Boullier: Nie ma opóźnień w przygotowaniu nowego bolidu McLarena

Francuz potwierdził, że zespół musiał dostosować niektóre obszary konstrukcji do silnika Renault.
05.02.1813:51
Nataniel Piórkowski
1599wyświetlenia
Embed from Getty Images

Eric Boulier podkreśla, że pomimo zmiany dostawcy jednostek napędowych McLaren nie ma żadnych opóźnień w przygotowaniu bolidu MCL33 do pierwszych zimowych testów.

We wrześniu ubiegłego roku team z Woking ogłosił decyzję o zakończeniu współpracy z Hondą po sezonie 2017. Od tego roku McLaren będzie korzystał z silników Renault, licząc na dokonanie dużych postępów i odbudowanie wizerunku ekipy poprzez powrót do walki o miejsca w czołówce.

Zmiana dostawcy silników z Hondy na Renault nie zgotowała nam dodatkowych obciążeń. Musieliśmy jednak obrać inne podejście, bo silnik Renault charakteryzuje się inną konfiguracją. Z tego względu zostaliśmy zmuszeni do przeprojektowania niektórych części bolidu. Turbosprężarka Renault to jeden osoby element. W przypadku Hondy była ona podzielona na dwie części znajdujące się po obu stronach jednostki, a to wpływa na rozkład masy - wyjaśniał Boullier w rozmowie z L'Equipe.

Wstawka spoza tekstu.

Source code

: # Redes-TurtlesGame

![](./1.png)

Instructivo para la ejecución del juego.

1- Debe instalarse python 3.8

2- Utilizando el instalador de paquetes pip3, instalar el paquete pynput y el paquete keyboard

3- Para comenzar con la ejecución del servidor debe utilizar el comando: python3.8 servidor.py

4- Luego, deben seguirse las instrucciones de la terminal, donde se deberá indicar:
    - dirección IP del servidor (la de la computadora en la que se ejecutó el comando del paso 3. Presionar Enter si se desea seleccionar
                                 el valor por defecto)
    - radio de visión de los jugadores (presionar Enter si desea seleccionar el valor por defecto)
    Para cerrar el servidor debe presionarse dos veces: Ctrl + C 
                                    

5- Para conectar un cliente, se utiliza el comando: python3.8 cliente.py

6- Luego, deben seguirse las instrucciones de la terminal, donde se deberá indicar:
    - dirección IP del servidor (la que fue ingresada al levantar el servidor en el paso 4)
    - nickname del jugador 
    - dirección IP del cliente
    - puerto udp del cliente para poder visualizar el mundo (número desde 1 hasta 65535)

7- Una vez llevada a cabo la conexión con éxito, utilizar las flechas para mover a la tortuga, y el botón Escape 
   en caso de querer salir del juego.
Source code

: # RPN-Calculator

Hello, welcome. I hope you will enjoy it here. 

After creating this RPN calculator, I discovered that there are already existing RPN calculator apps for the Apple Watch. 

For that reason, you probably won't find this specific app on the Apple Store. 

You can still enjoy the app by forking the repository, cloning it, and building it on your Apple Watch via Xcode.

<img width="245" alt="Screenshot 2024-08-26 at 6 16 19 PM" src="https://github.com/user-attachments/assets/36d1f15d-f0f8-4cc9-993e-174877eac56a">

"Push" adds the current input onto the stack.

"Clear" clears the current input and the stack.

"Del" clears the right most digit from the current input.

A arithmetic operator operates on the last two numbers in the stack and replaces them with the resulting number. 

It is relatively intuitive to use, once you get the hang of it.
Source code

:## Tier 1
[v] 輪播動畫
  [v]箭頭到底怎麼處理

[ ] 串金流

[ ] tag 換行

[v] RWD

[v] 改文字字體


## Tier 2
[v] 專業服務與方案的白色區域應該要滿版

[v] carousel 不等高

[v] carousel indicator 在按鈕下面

Francuz przyznał, że współpraca z nowym partnerem silnikowym przebiega w prostszy sposób, także z uwagi na brak barier językowych. W okresie współpracy z Hondą uświadomiłem sobie, jak duże trudności mogą wynikać nie tylko z różnic językowych, ale także kulturowych. Nie chodzi tu wyłącznie o przetłumaczenie wiadomości. Sposób w jaki się ją wypowiada jest równie istotny, szczególnie w przypadku języka japońskiego. W trakcie pierwszego spotkania z Renault mogłem skupić się na rozmowach. Nie musiałem wszystkiego kontrolować - mogłem pomóc naszym kolegom jeśli ci czegoś nie rozumieli. Lód po jakim stąpaliśmy musiał się załamać. Sądzę że obie strony są teraz zadowolone.

KOMENTARZE

2
piro
05.02.2018 02:16
@krecik705 Masz rację to było przed sezonem 2017 gdzie Renault zapowiadało coś co nazwali "Spec B" i w planach było zrobienie "symetrycznej" sprężarki https://cdn-8.motorsport.com/static/img/amp/800000/840000/847000/847700/847738/s6_2577878/f1-renault-energy-f1-engine-2014-the-2014-renault-energy-f1-v6-engine.jpg Ostatecznie jednak inżynierzy uznali że to się nie opłaca i zostali przy mniej skomplikowanym projekcie bardziej podobnym do Merca i Ferrari https://cdn-8.motorsport.com/images/mgl/0RK5dxr2/s8/f1-giorgio-piola-technical-analysis-2014-mercedes-engine-layout-captioned.jpg (to jest projekt merca bo nie mogłem znaleźć najnowszego Renault) Oczywiście wersje 2018 mogą się nieznacznie różnić ale raczej nie mamy co się spodziewać ogromnych zmian (no może prócz Hondy).
krecik705
05.02.2018 01:28
[quote] Turbosprężarka Renault to jeden osoby element. W przypadku Hondy była ona podzielona na dwie części znajdujące się po obu stronach jednostki[/quote] Układ w Hondzie był znany. Eric Boulier to potwierdził. Ale Renault? Nie było gdzieś wiadomości (tak w przeciągu ostatniego 1,5 roku), że też podzielili czy było tylko o planach podziału i na planach się skończyło? Najwidoczniej coś przeoczyłem.